The CAPD development deal, which commits the EU to help in rural development, health, education and counter-drugs programs for a decade, could also be used as a bargaining chip to get a deportation agreement, the document says.
The EU will also provide training and healthcare to those who are deported.
Afghan President Ashraf Ghani (R) shakes hands with British Prime Minister David Cameron during a press conference at the Presidential palace in Kabul. The Ghani government is being “difficult”, the report says. Photo: AFP/Getty Images
It admits that identifying the safe areas of Afghanistan when processing asylum claims is “not obvious, given the rising insecurity in many provinces”.

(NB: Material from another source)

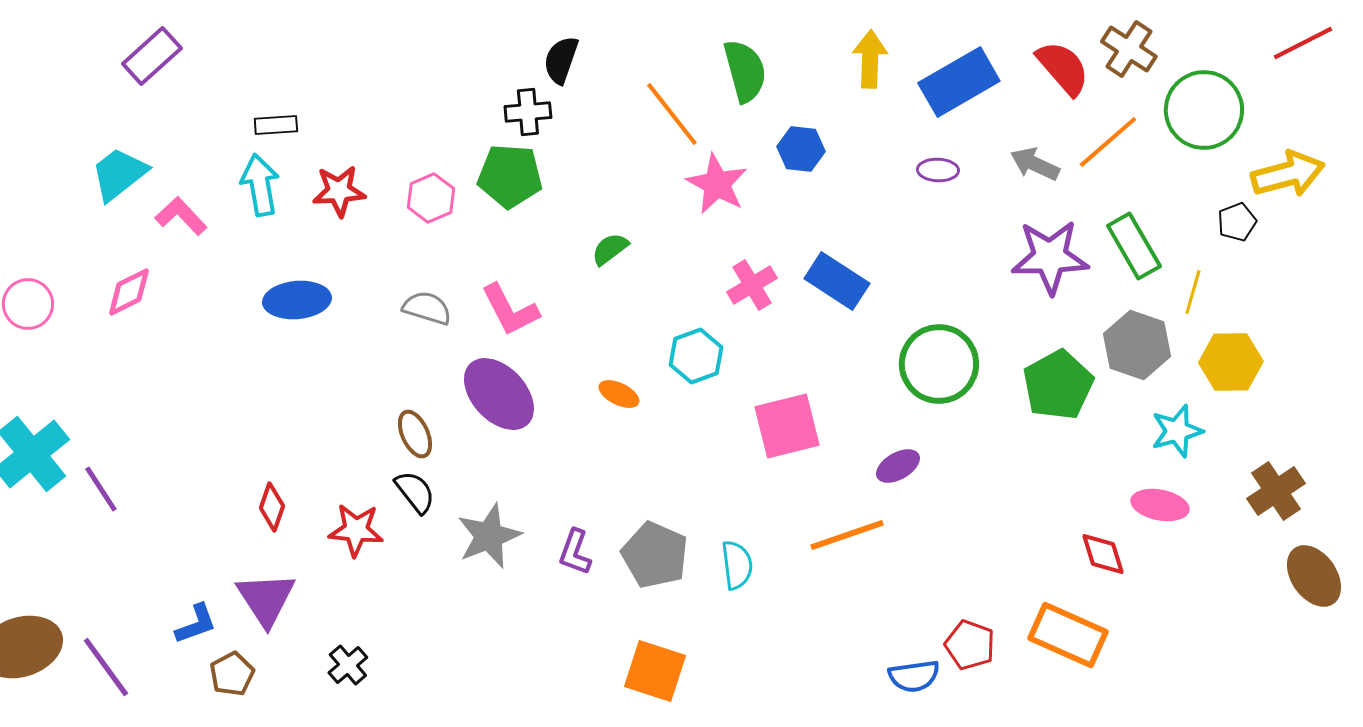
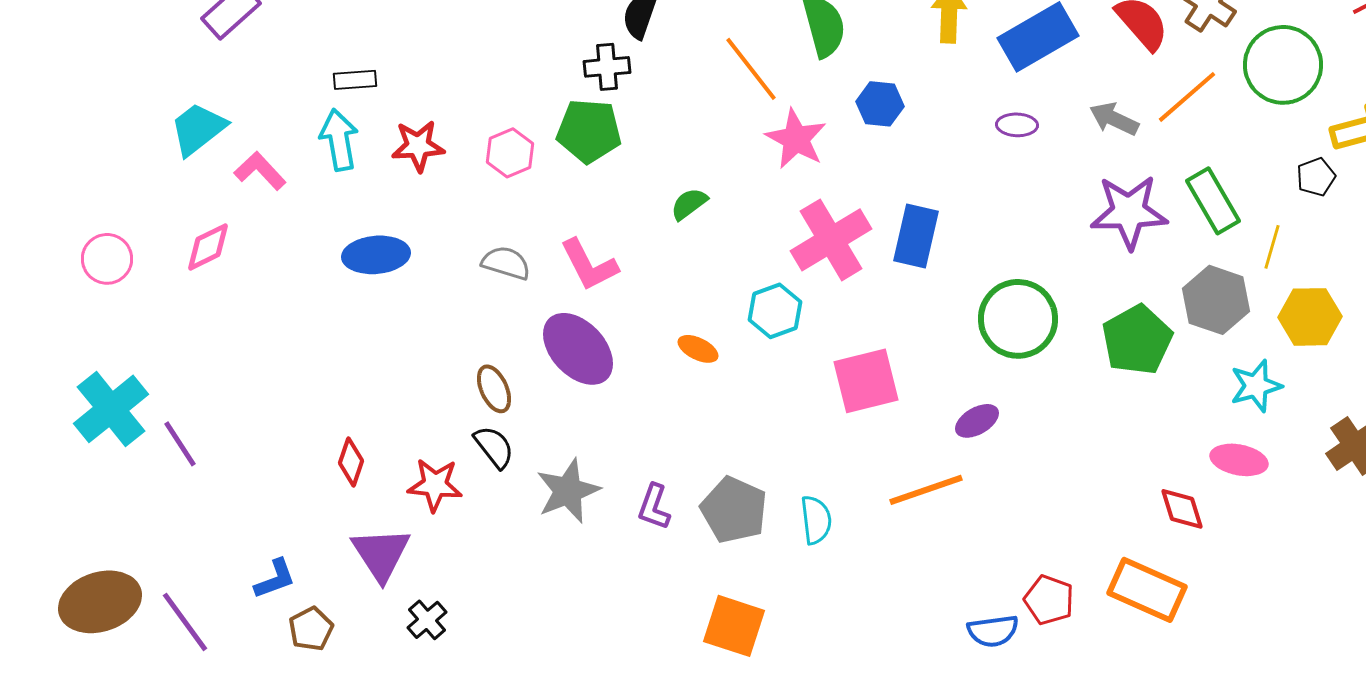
blue rectangle: (837, 281) -> (916, 236), turned 70
pink cross: (752, 285) -> (831, 240), size x1.6
purple triangle: (266, 599) -> (381, 554), moved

The plan also suggests using the laissez passer, a legally controversial deporting document issued by the EU to migrants who have lost or destroyed their own papers.
The EU has publicly embraced a strategy of chequebook diplomacy as it struggles to contain the biggest migrant crisis since 1945.
The proposed deal appears similar to a gambit rejected by African leaders in Malta last year, in which the EU offered €1.8 billion in aid , university places and looser conditions for holders of diplomatic passports in exchange for accepting the forcible deportation of hundreds of thousands of African economic migrants. In the end, leaders settled on a voluntary scheme of returns.
It follows a controversial deal on Friday with Turkey, which was awarded €6 billion and visa liberalisation in exchange for the near-automatic return of all asylum seekers reaching the Greek islands.
Earlier this month Theresa May won a Court of Appeal case to resume deportations to Afghanistan under a separate arrangement. Judges ruled that while several provinces are dangerous, Kabul is safe enough for returns.
Germany, a major destination for Afghan migrants, is pushing hard for its own deportation agreement.